Cisco IOS XE、半年に1度のセキュリティ情報公開 危険度「高」の脆弱性対応も

Ciscoはルーターなど多数の製品に搭載されている「IOS」「IOS XE」の脆弱性に対処した。これとは別に、スモールビジネス向けルーターの未解決の脆弱性に関する情報も公開した。

[鈴木聖子，ITmedia]

　米Cisco Systemsは3月27にかけ、ルーターやスイッチなど多数の製品に搭載されている「IOS」および「IOS XE」の脆弱性に関する情報を公開した。同社は半年ごとにIOSとIOS XEのセキュリティ情報をまとめて公開しており、今回は19件の脆弱性について、修正のためのソフトウェアアップデートを公開した。

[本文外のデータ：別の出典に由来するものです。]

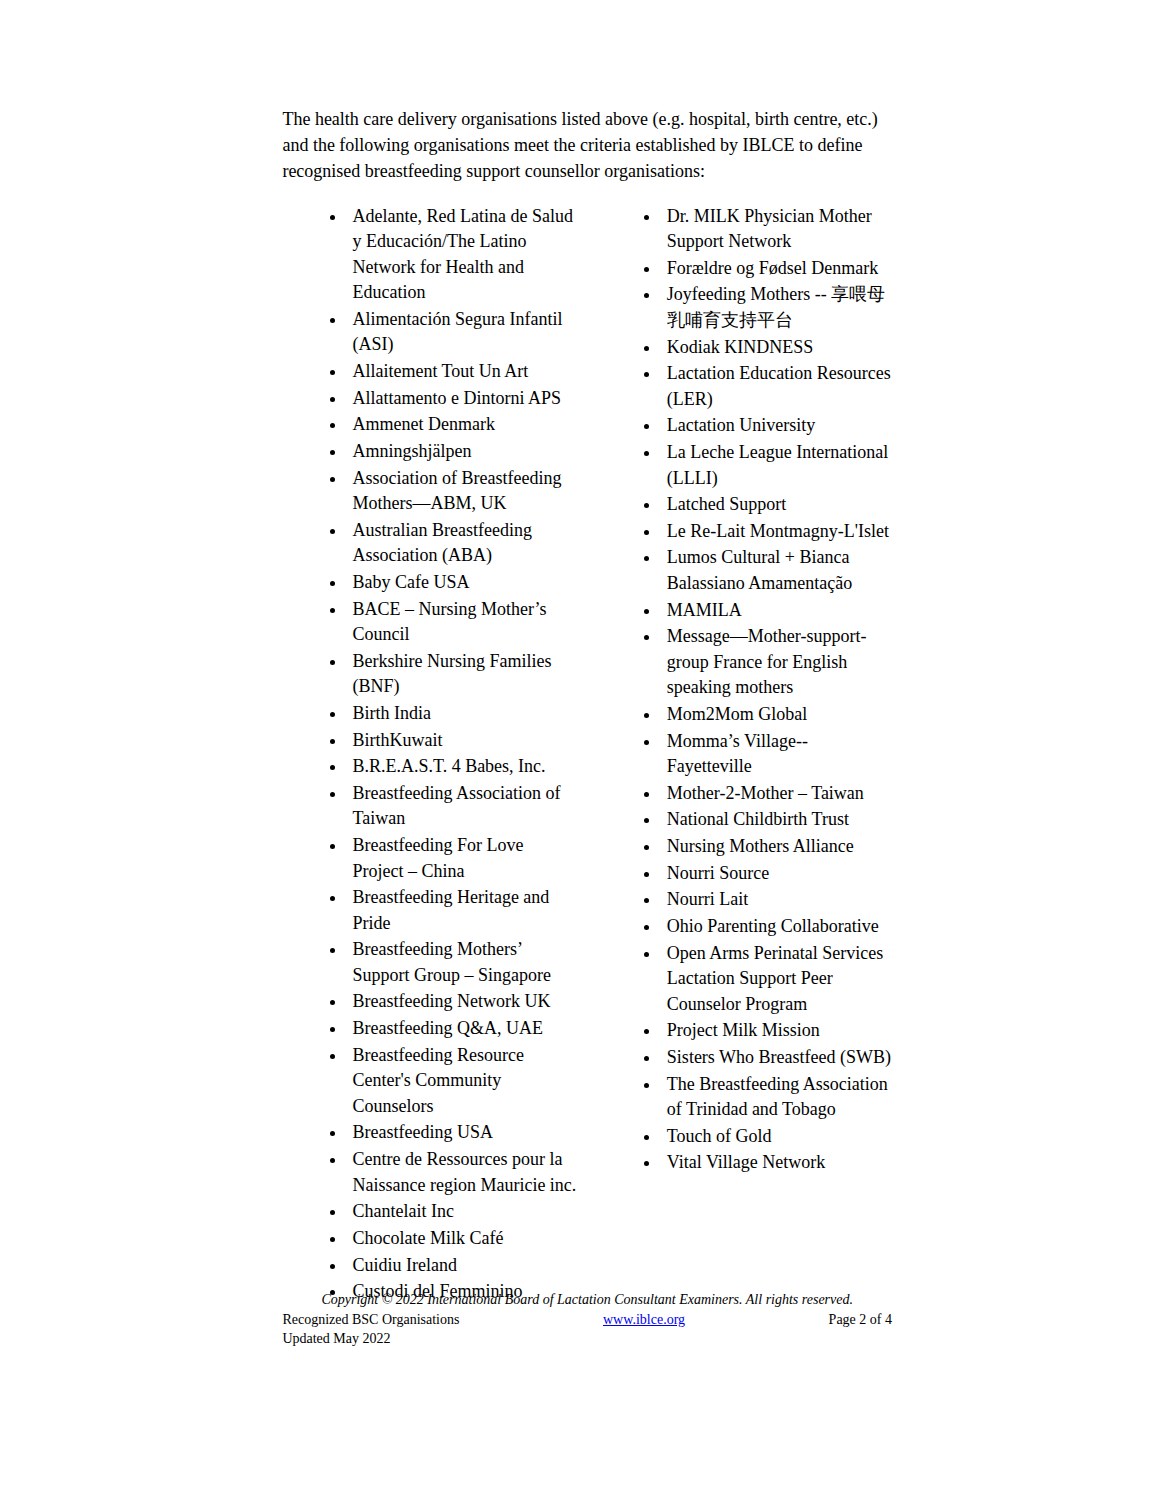The health care delivery organisations listed above (e.g. hospital, birth centre, etc.) and the following organisations meet the criteria established by IBLCE to define recognised breastfeeding support counsellor organisations:
Adelante, Red Latina de Salud y Educación/The Latino Network for Health and Education
Alimentación Segura Infantil (ASI)
Allaitement Tout Un Art
Allattamento e Dintorni APS
Ammenet Denmark
Amningshjälpen
Association of Breastfeeding Mothers—ABM, UK
Australian Breastfeeding Association (ABA)
Baby Cafe USA
BACE – Nursing Mother’s Council
Berkshire Nursing Families (BNF)
Birth India
BirthKuwait
B.R.E.A.S.T. 4 Babes, Inc.
Breastfeeding Association of Taiwan
Breastfeeding For Love Project – China
Breastfeeding Heritage and Pride
Breastfeeding Mothers’ Support Group – Singapore
Breastfeeding Network UK
Breastfeeding Q&A, UAE
Breastfeeding Resource Center's Community Counselors
Breastfeeding USA
Centre de Ressources pour la Naissance region Mauricie inc.
Chantelait Inc
Chocolate Milk Café
Cuidiu Ireland
Custodi del Femminino
Dr. MILK Physician Mother Support Network
Forældre og Fødsel Denmark
Joyfeeding Mothers -- 享喂母乳哺育支持平台
Kodiak KINDNESS
Lactation Education Resources (LER)
Lactation University
La Leche League International (LLLI)
Latched Support
Le Re-Lait Montmagny-L'Islet
Lumos Cultural + Bianca Balassiano Amamentação
MAMILA
Message—Mother-support-group France for English speaking mothers
Mom2Mom Global
Momma’s Village--Fayetteville
Mother-2-Mother – Taiwan
National Childbirth Trust
Nursing Mothers Alliance
Nourri Source
Nourri Lait
Ohio Parenting Collaborative
Open Arms Perinatal Services Lactation Support Peer Counselor Program
Project Milk Mission
Sisters Who Breastfeed (SWB)
The Breastfeeding Association of Trinidad and Tobago
Touch of Gold
Vital Village Network
Copyright © 2022 International Board of Lactation Consultant Examiners. All rights reserved.
Recognized BSC Organisations
Updated May 2022
www.iblce.org
Page 2 of 4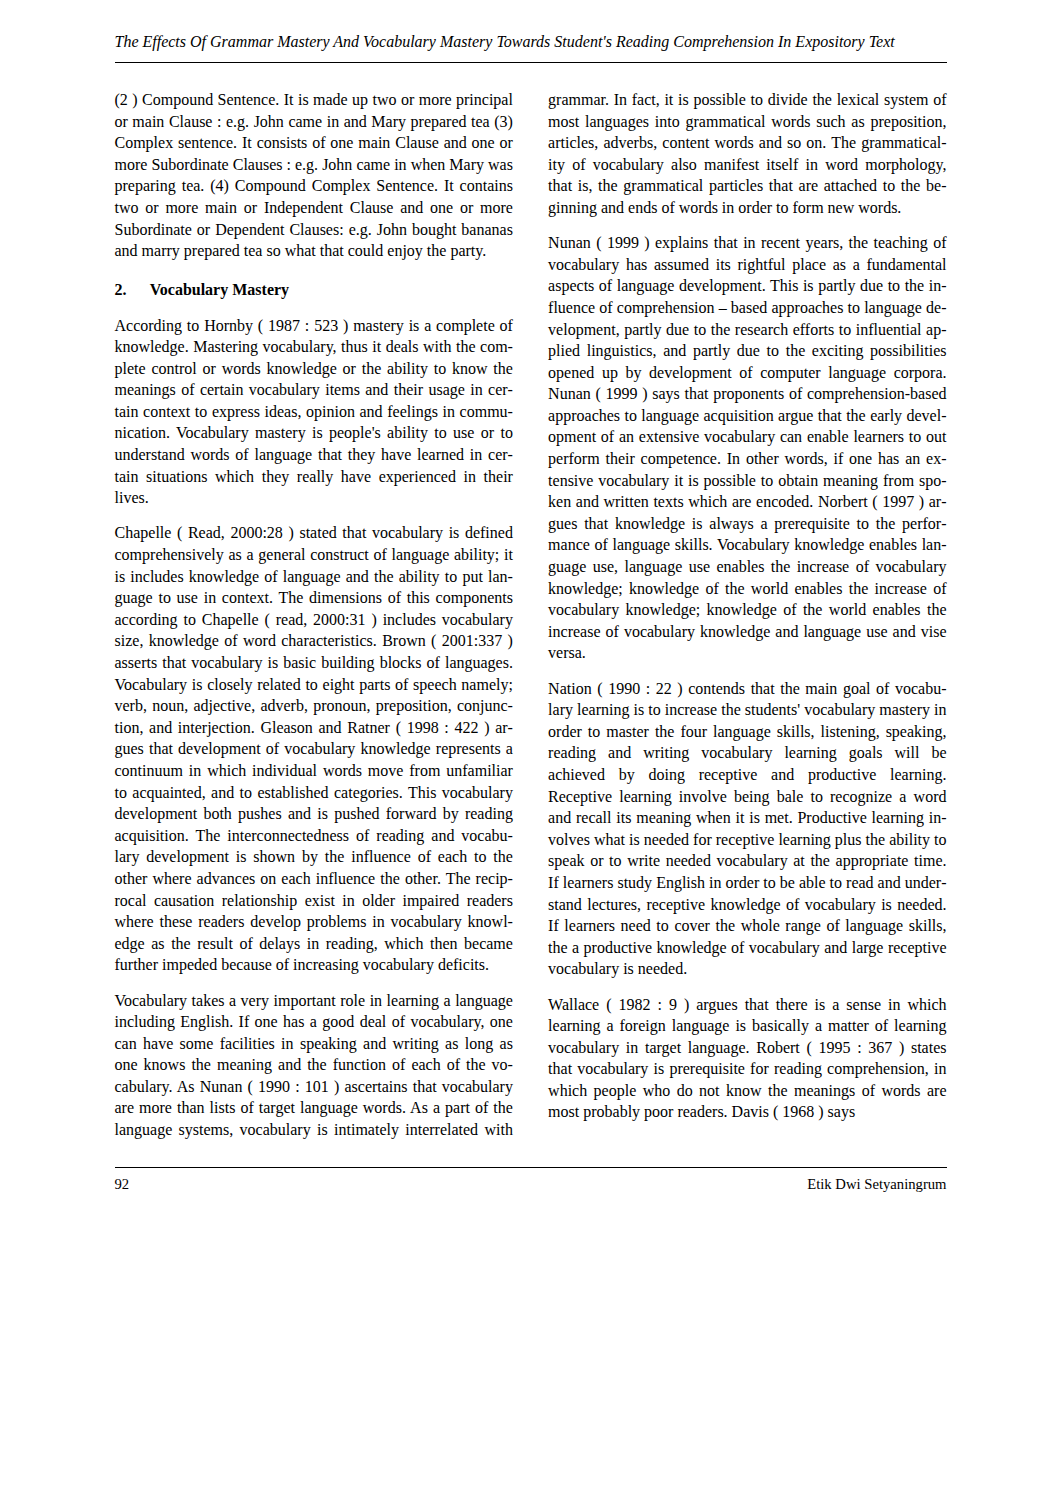The Effects Of Grammar Mastery And Vocabulary Mastery Towards Student's Reading Comprehension In Expository Text
(2 ) Compound Sentence. It is made up two or more principal or main Clause : e.g. John came in and Mary prepared tea (3) Complex sentence. It consists of one main Clause and one or more Subordinate Clauses : e.g. John came in when Mary was preparing tea. (4) Compound Complex Sentence. It contains two or more main or Independent Clause and one or more Subordinate or Dependent Clauses: e.g. John bought bananas and marry prepared tea so what that could enjoy the party.
2. Vocabulary Mastery
According to Hornby ( 1987 : 523 ) mastery is a complete of knowledge. Mastering vocabulary, thus it deals with the complete control or words knowledge or the ability to know the meanings of certain vocabulary items and their usage in certain context to express ideas, opinion and feelings in communication. Vocabulary mastery is people's ability to use or to understand words of language that they have learned in certain situations which they really have experienced in their lives.
Chapelle ( Read, 2000:28 ) stated that vocabulary is defined comprehensively as a general construct of language ability; it is includes knowledge of language and the ability to put language to use in context. The dimensions of this components according to Chapelle ( read, 2000:31 ) includes vocabulary size, knowledge of word characteristics. Brown ( 2001:337 ) asserts that vocabulary is basic building blocks of languages. Vocabulary is closely related to eight parts of speech namely; verb, noun, adjective, adverb, pronoun, preposition, conjunction, and interjection. Gleason and Ratner ( 1998 : 422 ) argues that development of vocabulary knowledge represents a continuum in which individual words move from unfamiliar to acquainted, and to established categories. This vocabulary development both pushes and is pushed forward by reading acquisition. The interconnectedness of reading and vocabulary development is shown by the influence of each to the other where advances on each influence the other. The reciprocal causation relationship exist in older impaired readers where these readers develop problems in vocabulary knowledge as the result of delays in reading, which then became further impeded because of increasing vocabulary deficits.
Vocabulary takes a very important role in learning a language including English. If one has a good deal of vocabulary, one can have some facilities in speaking and writing as long as one knows the meaning and the function of each of the vocabulary. As Nunan ( 1990 : 101 ) ascertains that vocabulary are more than lists of target language words. As a part of the language systems, vocabulary is intimately interrelated with grammar. In fact, it is possible to divide the lexical system of most languages into grammatical words such as preposition, articles, adverbs, content words and so on. The grammaticality of vocabulary also manifest itself in word morphology, that is, the grammatical particles that are attached to the beginning and ends of words in order to form new words.
Nunan ( 1999 ) explains that in recent years, the teaching of vocabulary has assumed its rightful place as a fundamental aspects of language development. This is partly due to the influence of comprehension – based approaches to language development, partly due to the research efforts to influential applied linguistics, and partly due to the exciting possibilities opened up by development of computer language corpora. Nunan ( 1999 ) says that proponents of comprehension-based approaches to language acquisition argue that the early development of an extensive vocabulary can enable learners to out perform their competence. In other words, if one has an extensive vocabulary it is possible to obtain meaning from spoken and written texts which are encoded. Norbert ( 1997 ) argues that knowledge is always a prerequisite to the performance of language skills. Vocabulary knowledge enables language use, language use enables the increase of vocabulary knowledge; knowledge of the world enables the increase of vocabulary knowledge; knowledge of the world enables the increase of vocabulary knowledge and language use and vise versa.
Nation ( 1990 : 22 ) contends that the main goal of vocabulary learning is to increase the students' vocabulary mastery in order to master the four language skills, listening, speaking, reading and writing vocabulary learning goals will be achieved by doing receptive and productive learning. Receptive learning involve being bale to recognize a word and recall its meaning when it is met. Productive learning involves what is needed for receptive learning plus the ability to speak or to write needed vocabulary at the appropriate time. If learners study English in order to be able to read and understand lectures, receptive knowledge of vocabulary is needed. If learners need to cover the whole range of language skills, the a productive knowledge of vocabulary and large receptive vocabulary is needed.
Wallace ( 1982 : 9 ) argues that there is a sense in which learning a foreign language is basically a matter of learning vocabulary in target language. Robert ( 1995 : 367 ) states that vocabulary is prerequisite for reading comprehension, in which people who do not know the meanings of words are most probably poor readers. Davis ( 1968 ) says
92 Etik Dwi Setyaningrum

　脆弱性はいずれも危険度「高」の位置付けで、共通脆弱性評価システム（CVSS）のベーススコアは最も高いもので8.8（最高値は10.0）。悪用されれば権限を昇格されたり、サービス妨害（DoS）攻撃を仕掛けられたりする恐れがある。

　これとは別にCiscoは、スモールビジネス向けデュアルギガビットWAN VPNルーター「RV320」と「RV325」の2件の脆弱性に関する更新情報も同日公開し、1月に提供した更新プログラムが不完全だったことを明らかにした。

　RV320とRV325の脆弱性はいずれもWebベースの管理インタフェースに存在しており、悪用されれば任意のコマンドを実行されたり、センシティブな情報が流出したりする恐れがある。

　Ciscoは問題の解決に当たっているが、現時点でこの脆弱性を完全に解決するためのファームウェア更新版はまだ公開されておらず、緩和策も存在しないという。もしもRemote Management機能が有効になっている場合は、無効とするよう勧告している。